No PAO mark on your favorite shine serum? No problem. Many of the same guidelines for determining the freshness of your makeup and skin care products carry over to their hair-loving counterparts. Texturizing spray caught on a funky scent? Throw it away. Does that dollop of conditioner seem separate or curdled? In the garbage ! And anything you’ve been clinging to for over three years (like that shampoo lying around in your old bathroom at your parents’ house since high school) is better off heading to the eternal medicine cabinet in the sky. (If you really liked it that much, you would have used it already.)

Of course, some products are more resistant than others. Anything that comes in an aerosol can, especially if it contains alcohol (think hairspray, dry shampoo, mousse) has a pretty long shelf life due to its limited exposure to the air. During this time, products that regularly emerge (or contact with human fingers carrying bacteria), that is, anything in a jar, such as pomades, gels and styling creams, will spoil faster. The ingredients and texture also make a difference: Oils naturally turn rancid within two to three years, and products with a high water content are good breeding grounds for mold and fungi causing rashes and irritation (ick! ).

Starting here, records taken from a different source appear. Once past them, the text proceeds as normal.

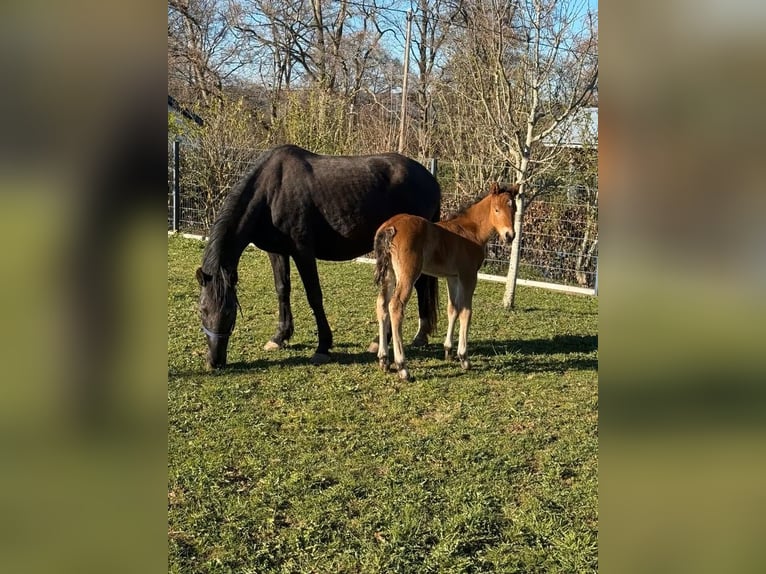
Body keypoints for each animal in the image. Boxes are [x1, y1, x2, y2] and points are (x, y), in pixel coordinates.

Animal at [195, 144, 441, 369]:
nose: (215, 362)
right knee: (420, 286)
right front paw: (280, 337)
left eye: (229, 312)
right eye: (203, 310)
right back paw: (420, 335)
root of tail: (430, 179)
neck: (270, 191)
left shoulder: (303, 250)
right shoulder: (277, 251)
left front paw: (322, 346)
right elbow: (282, 289)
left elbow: (314, 295)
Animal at [373, 181, 519, 380]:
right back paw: (402, 367)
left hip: (389, 273)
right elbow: (466, 312)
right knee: (395, 306)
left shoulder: (453, 277)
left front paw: (448, 350)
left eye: (514, 209)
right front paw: (464, 358)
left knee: (381, 304)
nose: (509, 236)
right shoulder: (468, 275)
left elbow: (453, 309)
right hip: (408, 274)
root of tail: (390, 226)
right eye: (497, 209)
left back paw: (384, 360)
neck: (471, 230)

More importantly, the environment in which your products are kept can have a big impact on their endurance. Hot, humid places (like, say, your bathroom) encourage spoilage, as happens anywhere with a lot of light exposure. That doesn’t mean you should ban your air conditioner in the hallway closet between showers; just resist the urge to ration that crazy shampoo until the next presidential election. For everything that lives in your shower’s built-in sauna is use it or lose it.

After all that, if you’re still not sure if your hair products went the way of last month’s lunch meat, apps like Beauty Keeper can help you look up your product’s batch number to find out when it’s been. made and keep track of when things are set to expire. And if all else fails: if in doubt, throw it out!

Need to replace those expired hair products? Check it out!